Sir David, who is the former heard of the UK Accounting Standards Board, was speaking at a reception to announce the forthcoming Institute of Chartered Accountants in Ireland's (ICAI) annual practice conference, which will be held in Dublin on April 11th and 12th.
Stating that his board's target was to develop a single set of high quality global financial reporting standards, Sir David suggested the power to appoint the auditor was a key and largely ignored corporate governance issue in the post-Enron environment. Proper appointment procedures, which would ensure their independence, would remove some of the pressure on auditors, he suggested.
While they are in theory appointed by shareholders, in reality they are appointed by directors and often by the executive directors on whose work they must express an opinion, he explained.
"They are the people who pay them ... if they fight with the board and won't give in, they will complete that audit but when it goes out to tender they won't be reappointed," he suggested.
Corporate governance underlies the whole area of auditor independence, according to Sir David.
The work of the International Accounting Standards Board involved tough decisions and unpopular stands, he warned.

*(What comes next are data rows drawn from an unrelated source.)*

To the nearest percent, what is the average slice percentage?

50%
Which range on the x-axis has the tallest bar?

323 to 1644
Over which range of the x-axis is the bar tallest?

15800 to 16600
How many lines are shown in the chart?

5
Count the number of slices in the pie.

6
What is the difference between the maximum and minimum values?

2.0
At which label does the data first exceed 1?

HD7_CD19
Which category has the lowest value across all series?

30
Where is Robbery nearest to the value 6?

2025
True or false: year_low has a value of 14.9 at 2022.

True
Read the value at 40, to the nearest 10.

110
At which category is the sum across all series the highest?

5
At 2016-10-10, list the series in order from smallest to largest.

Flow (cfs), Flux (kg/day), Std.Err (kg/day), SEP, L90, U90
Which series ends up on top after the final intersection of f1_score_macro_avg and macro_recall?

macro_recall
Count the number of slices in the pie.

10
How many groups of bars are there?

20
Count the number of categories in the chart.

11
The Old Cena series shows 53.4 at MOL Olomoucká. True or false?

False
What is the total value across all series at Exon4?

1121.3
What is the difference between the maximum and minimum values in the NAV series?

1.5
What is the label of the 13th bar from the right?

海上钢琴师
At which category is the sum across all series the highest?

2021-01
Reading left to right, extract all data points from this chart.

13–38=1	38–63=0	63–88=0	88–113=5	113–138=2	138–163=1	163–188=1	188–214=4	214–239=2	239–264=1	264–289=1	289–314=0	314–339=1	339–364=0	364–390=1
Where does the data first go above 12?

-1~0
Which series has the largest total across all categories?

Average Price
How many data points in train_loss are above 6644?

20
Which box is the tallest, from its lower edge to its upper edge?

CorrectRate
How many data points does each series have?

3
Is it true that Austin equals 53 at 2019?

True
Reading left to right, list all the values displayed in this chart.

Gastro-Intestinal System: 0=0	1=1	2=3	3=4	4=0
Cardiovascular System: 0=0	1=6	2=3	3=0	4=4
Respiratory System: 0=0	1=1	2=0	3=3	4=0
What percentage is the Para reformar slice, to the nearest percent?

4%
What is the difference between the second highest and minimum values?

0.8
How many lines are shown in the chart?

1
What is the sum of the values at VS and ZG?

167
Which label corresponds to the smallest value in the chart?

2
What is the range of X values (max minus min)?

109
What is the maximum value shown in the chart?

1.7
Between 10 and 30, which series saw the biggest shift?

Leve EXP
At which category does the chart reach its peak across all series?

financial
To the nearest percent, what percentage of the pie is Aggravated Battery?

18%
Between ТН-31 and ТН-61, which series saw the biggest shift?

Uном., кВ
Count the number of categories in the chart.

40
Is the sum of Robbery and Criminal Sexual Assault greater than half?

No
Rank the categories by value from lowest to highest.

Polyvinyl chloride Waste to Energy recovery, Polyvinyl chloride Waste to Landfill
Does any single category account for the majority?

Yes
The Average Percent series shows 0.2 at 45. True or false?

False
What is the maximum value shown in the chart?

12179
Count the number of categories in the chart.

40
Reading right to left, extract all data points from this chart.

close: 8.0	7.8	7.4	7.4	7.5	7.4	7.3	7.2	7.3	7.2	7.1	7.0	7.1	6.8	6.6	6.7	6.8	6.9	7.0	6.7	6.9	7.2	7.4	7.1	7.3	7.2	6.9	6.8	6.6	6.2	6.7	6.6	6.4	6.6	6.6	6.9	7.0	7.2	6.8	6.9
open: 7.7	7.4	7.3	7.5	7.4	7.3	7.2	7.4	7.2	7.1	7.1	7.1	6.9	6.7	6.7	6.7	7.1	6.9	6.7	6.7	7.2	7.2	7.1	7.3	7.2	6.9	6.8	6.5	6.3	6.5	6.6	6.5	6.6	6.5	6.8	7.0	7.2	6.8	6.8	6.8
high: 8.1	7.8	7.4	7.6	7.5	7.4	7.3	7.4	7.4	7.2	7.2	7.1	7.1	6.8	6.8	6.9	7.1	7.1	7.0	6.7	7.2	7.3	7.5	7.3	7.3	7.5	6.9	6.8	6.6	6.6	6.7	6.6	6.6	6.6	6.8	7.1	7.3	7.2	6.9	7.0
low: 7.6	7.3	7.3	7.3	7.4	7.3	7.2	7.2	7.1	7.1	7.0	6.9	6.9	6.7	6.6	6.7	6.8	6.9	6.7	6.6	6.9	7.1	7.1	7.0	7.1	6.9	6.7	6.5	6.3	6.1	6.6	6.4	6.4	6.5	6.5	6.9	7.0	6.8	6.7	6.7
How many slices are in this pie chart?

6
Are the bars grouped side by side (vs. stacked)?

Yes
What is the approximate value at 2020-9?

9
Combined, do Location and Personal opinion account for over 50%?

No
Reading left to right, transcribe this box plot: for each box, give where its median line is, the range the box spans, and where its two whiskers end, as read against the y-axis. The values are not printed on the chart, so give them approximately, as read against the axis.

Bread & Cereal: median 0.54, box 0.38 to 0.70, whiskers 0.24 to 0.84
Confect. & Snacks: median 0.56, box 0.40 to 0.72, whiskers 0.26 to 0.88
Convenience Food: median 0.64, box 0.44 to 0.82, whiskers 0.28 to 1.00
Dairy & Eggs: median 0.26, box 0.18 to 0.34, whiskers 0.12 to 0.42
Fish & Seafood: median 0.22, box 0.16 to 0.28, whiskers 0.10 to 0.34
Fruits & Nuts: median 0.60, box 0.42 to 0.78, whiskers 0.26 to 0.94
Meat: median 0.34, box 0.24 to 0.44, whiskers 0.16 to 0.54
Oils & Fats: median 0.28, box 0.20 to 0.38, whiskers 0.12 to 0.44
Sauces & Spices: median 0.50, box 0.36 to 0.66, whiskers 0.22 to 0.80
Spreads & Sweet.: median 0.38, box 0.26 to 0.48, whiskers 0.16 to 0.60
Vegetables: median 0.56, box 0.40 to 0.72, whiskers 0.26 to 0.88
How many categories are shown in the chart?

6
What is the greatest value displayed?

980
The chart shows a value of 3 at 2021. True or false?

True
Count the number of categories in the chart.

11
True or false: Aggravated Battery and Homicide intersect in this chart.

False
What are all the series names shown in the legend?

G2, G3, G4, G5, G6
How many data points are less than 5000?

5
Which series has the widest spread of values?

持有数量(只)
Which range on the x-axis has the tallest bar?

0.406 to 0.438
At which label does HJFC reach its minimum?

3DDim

He suggested that assets and liabilities of companies which had been moved off balance sheet may have to move back on and unrecognised expenses may have to be recognised in the income statement under the new rules.
The board hoped to have "gone a long way down the road" to having its rules agreed by 2005, he said. On accounting firms providing both auditing and consultancy services to clients, he said the market would "sort it out". There must be big question marks over the provision of some services, where they affect the ability to do an effective audit, such as assisting with the internal audit, he said.